> **Task description**
Your job is to return each record exactly, minus any pictures.

> **Collected data**
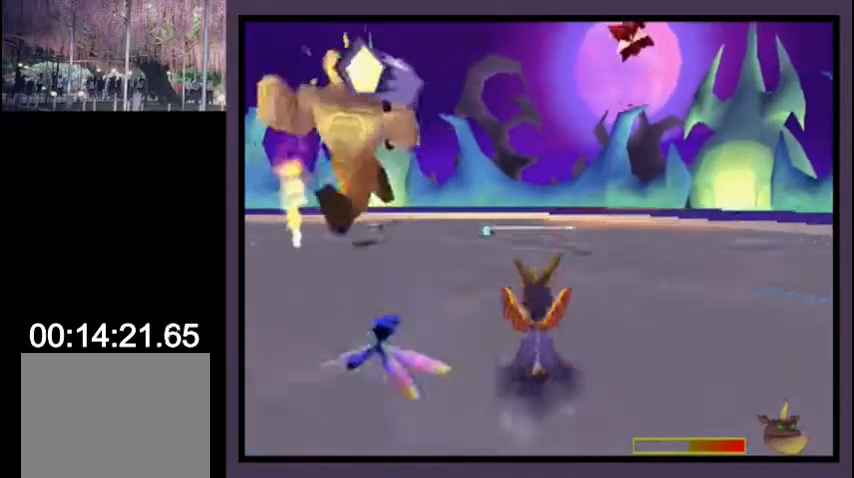
{"buttons": ["R2", "DPAD_UP", "DPAD_LEFT"], "left_stick": "center", "right_stick": "center", "events": [[100, "DPAD_RIGHT", "up"], [133, "DPAD_RIGHT", "down"], [200, "R2", "down"], [200, "SQUARE", "up"], [233, "DPAD_RIGHT", "up"], [267, "DPAD_UP", "up"], [367, "DPAD_LEFT", "down"], [467, "DPAD_UP", "down"]]}
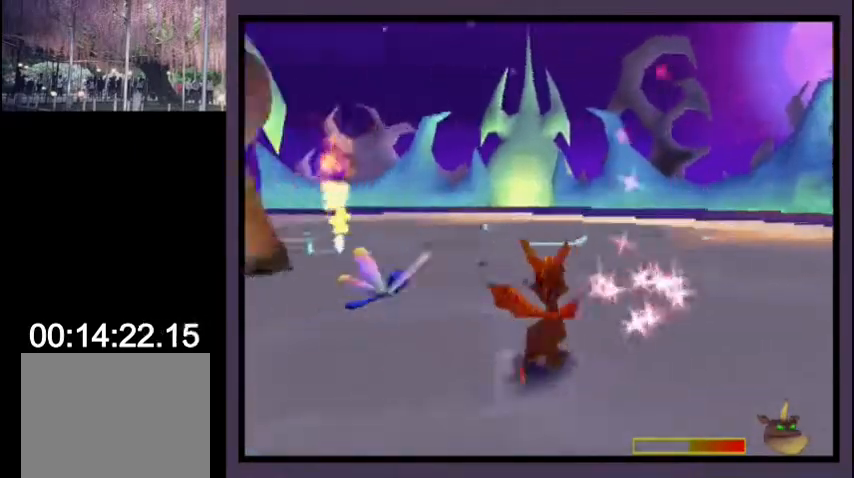
{"buttons": ["DPAD_UP", "DPAD_LEFT"], "left_stick": "center", "right_stick": "center", "events": [[100, "CIRCLE", "down"], [100, "R2", "up"], [200, "DPAD_UP", "up"], [233, "DPAD_UP", "down"], [500, "CIRCLE", "up"]]}
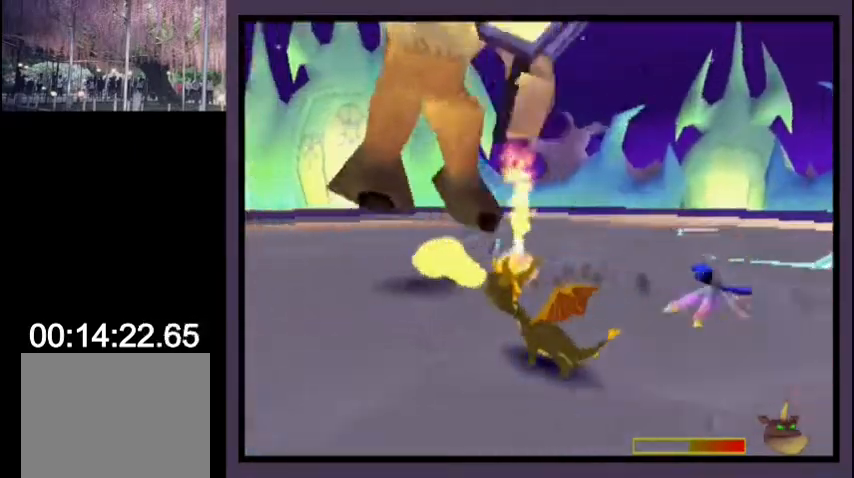
{"buttons": ["DPAD_DOWN"], "left_stick": "center", "right_stick": "center", "events": [[67, "DPAD_UP", "up"], [100, "CROSS", "down"], [100, "DPAD_LEFT", "up"], [167, "DPAD_DOWN", "down"], [200, "CROSS", "up"]]}
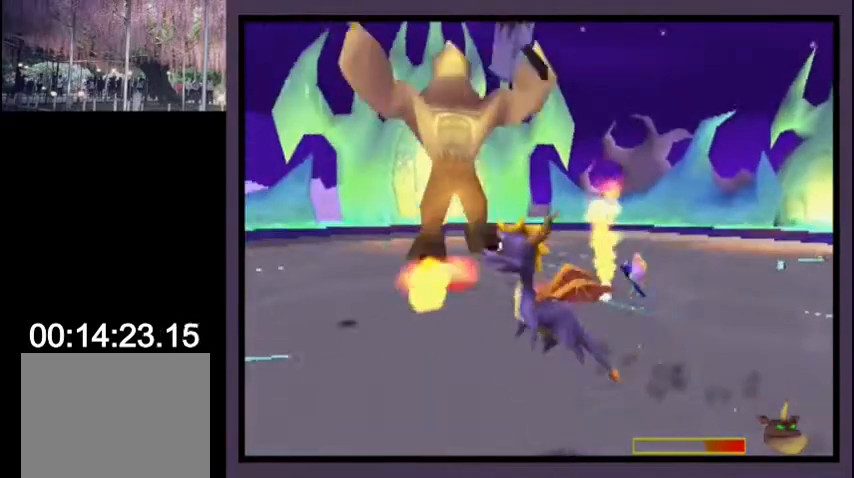
{"buttons": ["DPAD_DOWN"], "left_stick": "center", "right_stick": "center", "events": []}
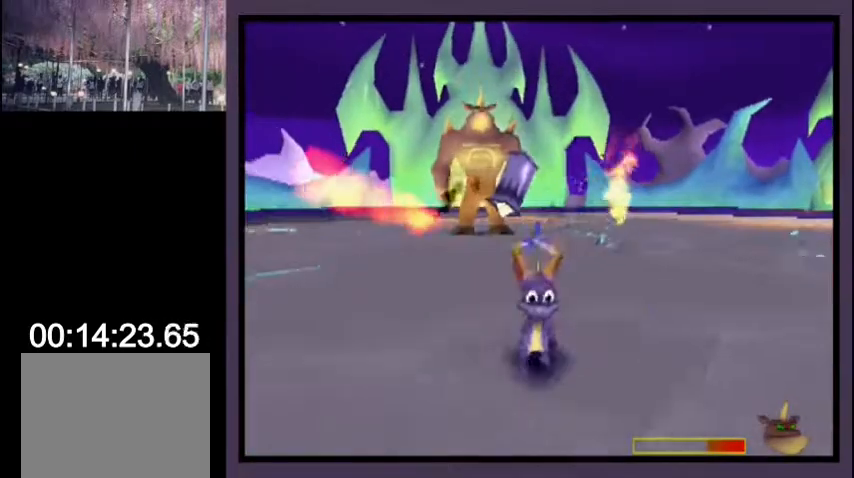
{"buttons": ["R2"], "left_stick": "center", "right_stick": "center", "events": [[33, "R2", "down"], [100, "DPAD_DOWN", "up"], [100, "DPAD_LEFT", "down"], [333, "DPAD_LEFT", "up"]]}
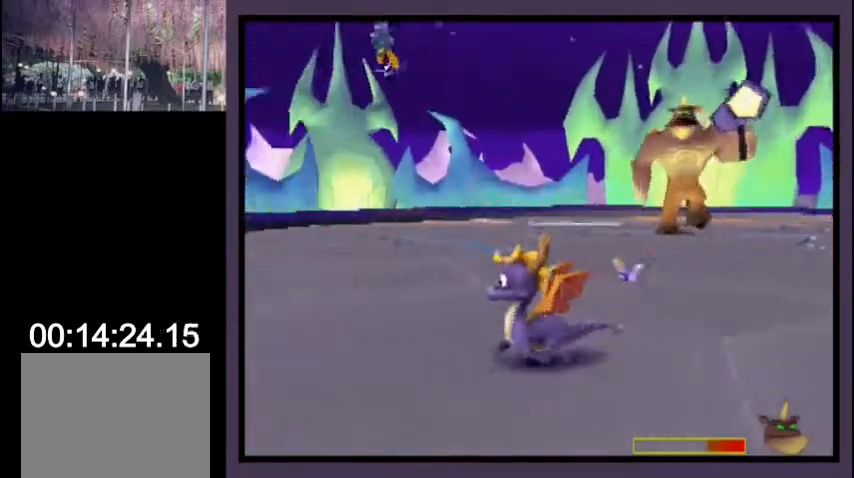
{"buttons": ["SQUARE", "DPAD_UP"], "left_stick": "center", "right_stick": "center", "events": [[133, "R2", "up"], [300, "DPAD_UP", "down"], [467, "SQUARE", "down"]]}
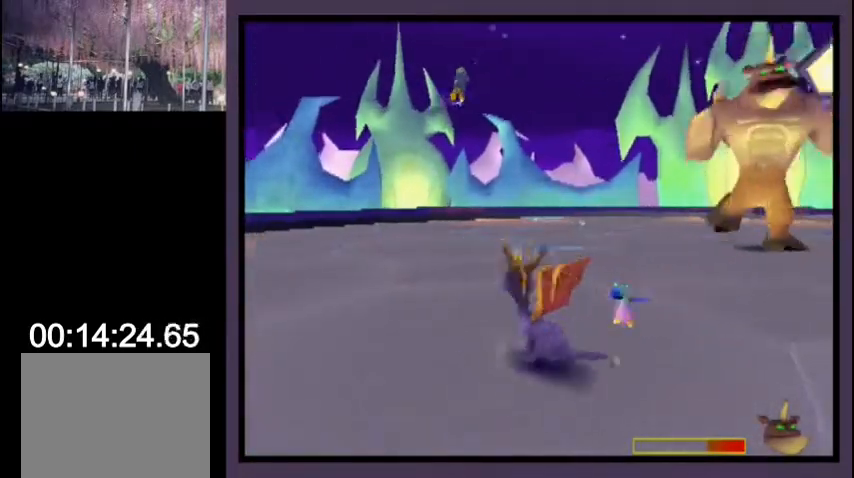
{"buttons": ["SQUARE", "DPAD_UP", "DPAD_LEFT"], "left_stick": "center", "right_stick": "center", "events": [[300, "DPAD_LEFT", "down"]]}
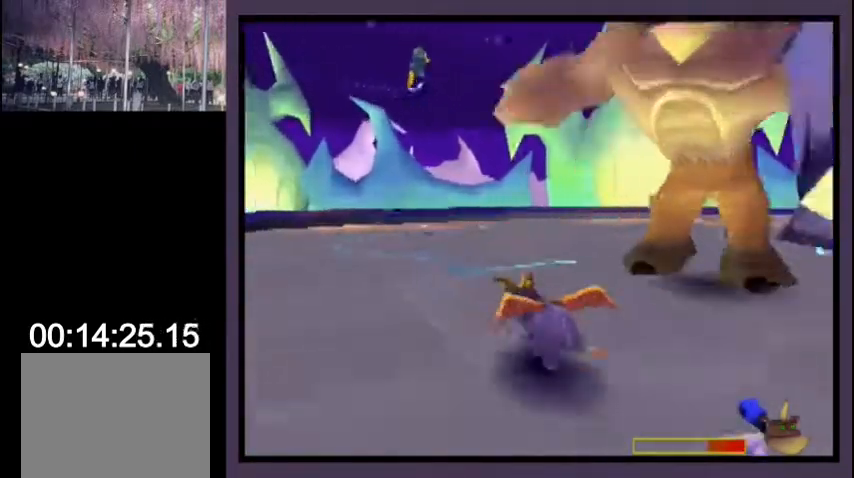
{"buttons": ["SQUARE", "DPAD_UP", "DPAD_LEFT"], "left_stick": "center", "right_stick": "center", "events": []}
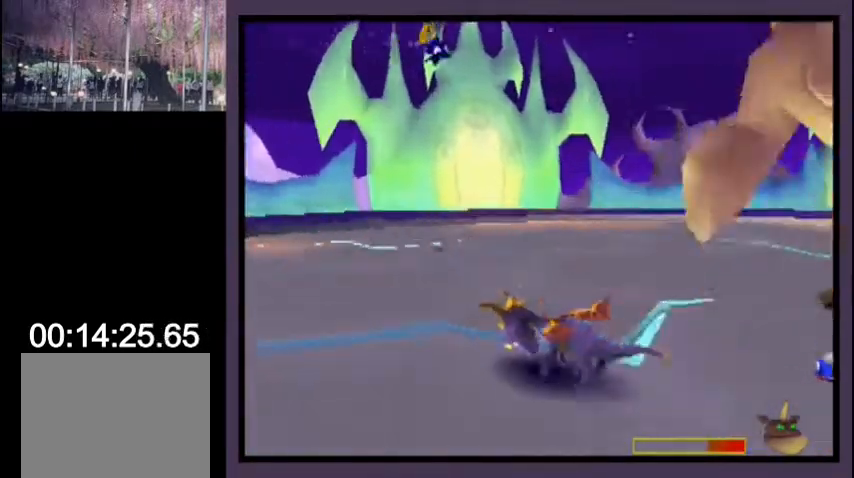
{"buttons": ["SQUARE", "L2", "DPAD_UP", "DPAD_LEFT"], "left_stick": "center", "right_stick": "center", "events": [[200, "DPAD_LEFT", "up"], [233, "L2", "down"], [467, "DPAD_LEFT", "down"]]}
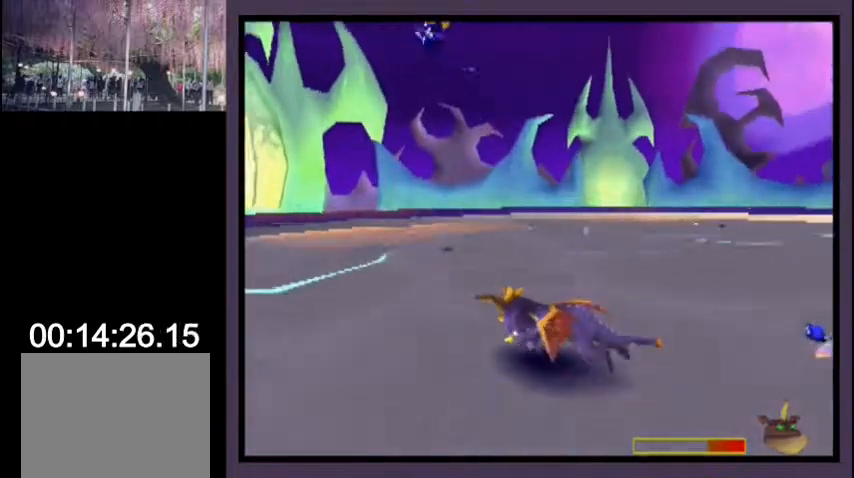
{"buttons": ["SQUARE", "L2", "DPAD_UP"], "left_stick": "center", "right_stick": "center", "events": [[500, "DPAD_LEFT", "up"]]}
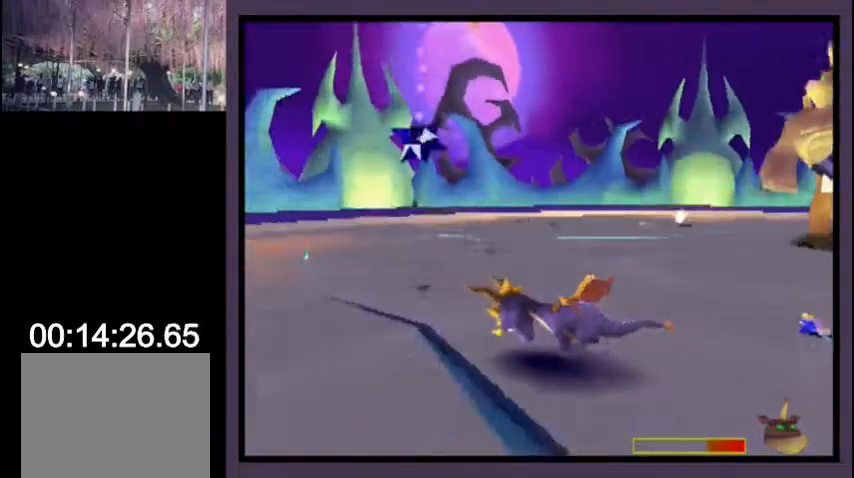
{"buttons": ["DPAD_UP"], "left_stick": "center", "right_stick": "center", "events": [[67, "SQUARE", "up"], [167, "CROSS", "down"], [167, "DPAD_RIGHT", "down"], [233, "CROSS", "up"], [400, "DPAD_RIGHT", "up"], [500, "L2", "up"]]}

> **Reply**
{"buttons": ["R2", "DPAD_UP", "DPAD_LEFT"], "left_stick": "center", "right_stick": "center", "events": [[100, "DPAD_RIGHT", "up"], [133, "DPAD_RIGHT", "down"], [200, "R2", "down"], [200, "SQUARE", "up"], [233, "DPAD_RIGHT", "up"], [267, "DPAD_UP", "up"], [367, "DPAD_LEFT", "down"], [467, "DPAD_UP", "down"]]}
{"buttons": ["DPAD_UP", "DPAD_LEFT"], "left_stick": "center", "right_stick": "center", "events": [[100, "CIRCLE", "down"], [100, "R2", "up"], [200, "DPAD_UP", "up"], [233, "DPAD_UP", "down"], [500, "CIRCLE", "up"]]}
{"buttons": ["DPAD_DOWN"], "left_stick": "center", "right_stick": "center", "events": [[67, "DPAD_UP", "up"], [100, "CROSS", "down"], [100, "DPAD_LEFT", "up"], [167, "DPAD_DOWN", "down"], [200, "CROSS", "up"]]}
{"buttons": ["DPAD_DOWN"], "left_stick": "center", "right_stick": "center", "events": []}
{"buttons": ["R2"], "left_stick": "center", "right_stick": "center", "events": [[33, "R2", "down"], [100, "DPAD_DOWN", "up"], [100, "DPAD_LEFT", "down"], [333, "DPAD_LEFT", "up"]]}
{"buttons": ["SQUARE", "DPAD_UP"], "left_stick": "center", "right_stick": "center", "events": [[133, "R2", "up"], [300, "DPAD_UP", "down"], [467, "SQUARE", "down"]]}
{"buttons": ["SQUARE", "DPAD_UP", "DPAD_LEFT"], "left_stick": "center", "right_stick": "center", "events": [[300, "DPAD_LEFT", "down"]]}
{"buttons": ["SQUARE", "DPAD_UP", "DPAD_LEFT"], "left_stick": "center", "right_stick": "center", "events": []}
{"buttons": ["SQUARE", "L2", "DPAD_UP", "DPAD_LEFT"], "left_stick": "center", "right_stick": "center", "events": [[200, "DPAD_LEFT", "up"], [233, "L2", "down"], [467, "DPAD_LEFT", "down"]]}
{"buttons": ["SQUARE", "L2", "DPAD_UP"], "left_stick": "center", "right_stick": "center", "events": [[500, "DPAD_LEFT", "up"]]}
{"buttons": ["DPAD_UP"], "left_stick": "center", "right_stick": "center", "events": [[67, "SQUARE", "up"], [167, "CROSS", "down"], [167, "DPAD_RIGHT", "down"], [233, "CROSS", "up"], [400, "DPAD_RIGHT", "up"], [500, "L2", "up"]]}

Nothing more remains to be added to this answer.